The season, which ended Sunday with the Diamond League final in Eugene, USA, was phenomenal for track and field, and not just because of Duplantis. I count on his two records, 6.22 m in February in Clermont Ferrand; 6.23 in September, 11 world records were broken, and figures like the Norwegian Jakob Ingebrigtsen, another like Duplantis, who was born with the century (he turns 23 this Tuesday), have established themselves as phenomena. In his still unfulfilled desire to dislodge the Moroccan Hicham el Guerruj from the top spot in the 1,500 m and the mile, Ingebrigtsen, an almost unbeatable middle-distance runner (he only failed in the final of the 1,500 m World Championships), tries to reach the distance in (of which he is an Olympic champion, the distance that fascinates him most), has broken two world records at unusual distances (2 miles, 7 m 54.06 seconds and 2,000 meters, 4 m 43.13 seconds), in July he broke the European record of 1,500 m (3:27.14 minutes, still a long way from El Guerruj’s 3:26 minutes) and last weekend he broke the continental record for the mile in 24 hours at the same Hayward Field in Eugene, on Saturday with 3:43, 73 minutes, six tenths off the world record set by El Guerruj and over 3,000 m on Sunday, 7 minutes and 23.63 seconds.

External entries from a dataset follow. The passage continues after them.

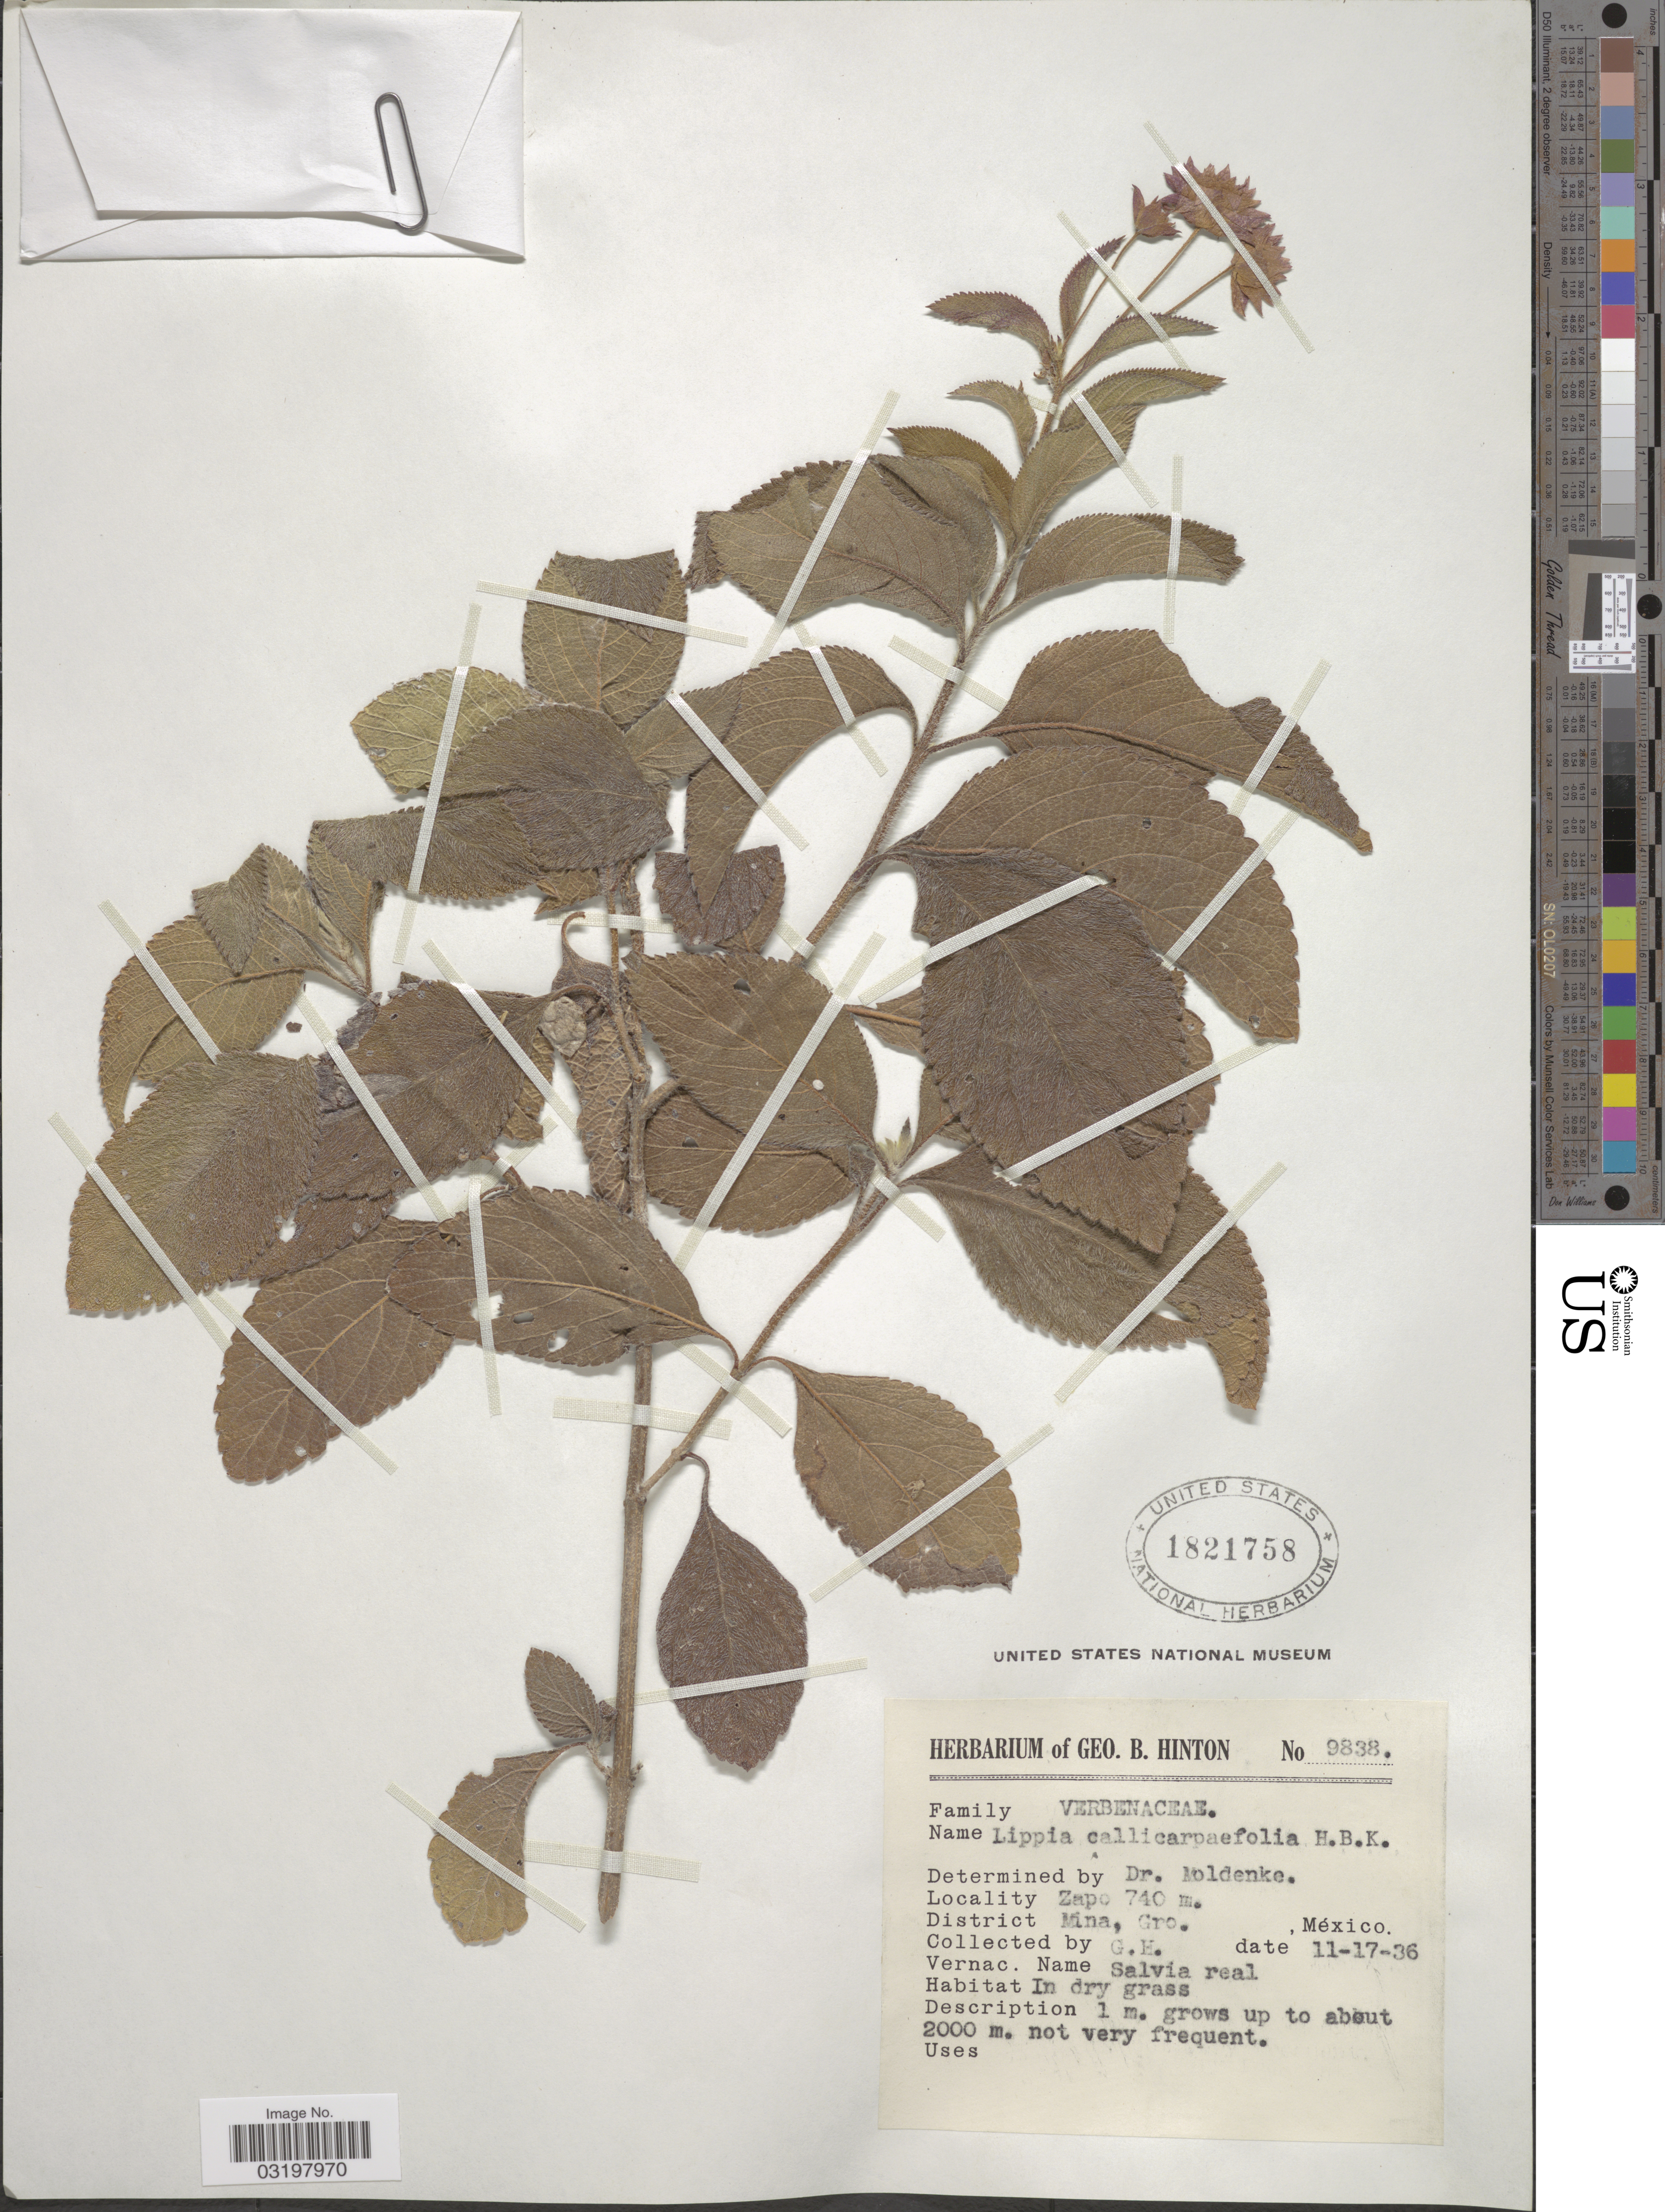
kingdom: Plantae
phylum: Tracheophyta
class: Magnoliopsida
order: Lamiales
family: Verbenaceae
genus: Lippia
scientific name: Lippia callicarpifolia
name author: Kunth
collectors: G. B. Hinton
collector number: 9838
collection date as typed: Transcribed d/m/y: 17/11/36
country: Mexico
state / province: Guerrero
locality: Zapo. District Mina, Gro.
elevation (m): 740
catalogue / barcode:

So appetizing are Ingebrigtsen’s races, so good are the hares, so great is the gradual, imperceptibly increasing rhythm of the Norwegian’s steps that everyone who takes part in them improves their records. That’s what happened to Villar de Gallimazo from Salamanca, 24-year-old Mario García Romo, who came fourth on Saturday in the Ingebrigtsen Mile with a time so good (3:47.69 seconds) that he beat a Spanish record set by Tenth was considered inviolable for a second. for 38 years, set by the legendary Toledo native José Luis González (3:47.79 minutes) on July 27, 1985 at the Bislett Stadium in Oslo, second to the world record then set by Steve Cram (3:46.32 minutes) was held.

In the final in Eugene, a second world record was broken with the women’s 5,000 m run. This was achieved by the 26-year-old, 45 kilogram Tigray-Ethiopian Gudaf Tsegay, the world champion over 10,000 m, during which Sifan Hassan collapsed, breaking the already great record with 14 minutes and 0.21 seconds (14 minutes and 5.20 seconds ) by almost five seconds s), which the Kenyan faith Kipyegon founded just last June. That same summer, Kipyegon, world champion in the 1,500 m and 5,000 m in Budapest, also broke the world records in the 1,500 m (3 minutes, 49.11 seconds) and the mile (4 minutes, 7.64 seconds).

World records were also broken in 2023 by the Ethiopian Lamecha Girma (7 minutes and 52.11 seconds in the 3,000 meter steeplechase), the North American Ryan Crouser (23.56 seconds in the shot put) and the Spanish María Pérez, double world champion in walking May He set the world record for 35 kilometers in 2 hours, 37 minutes and 15 seconds.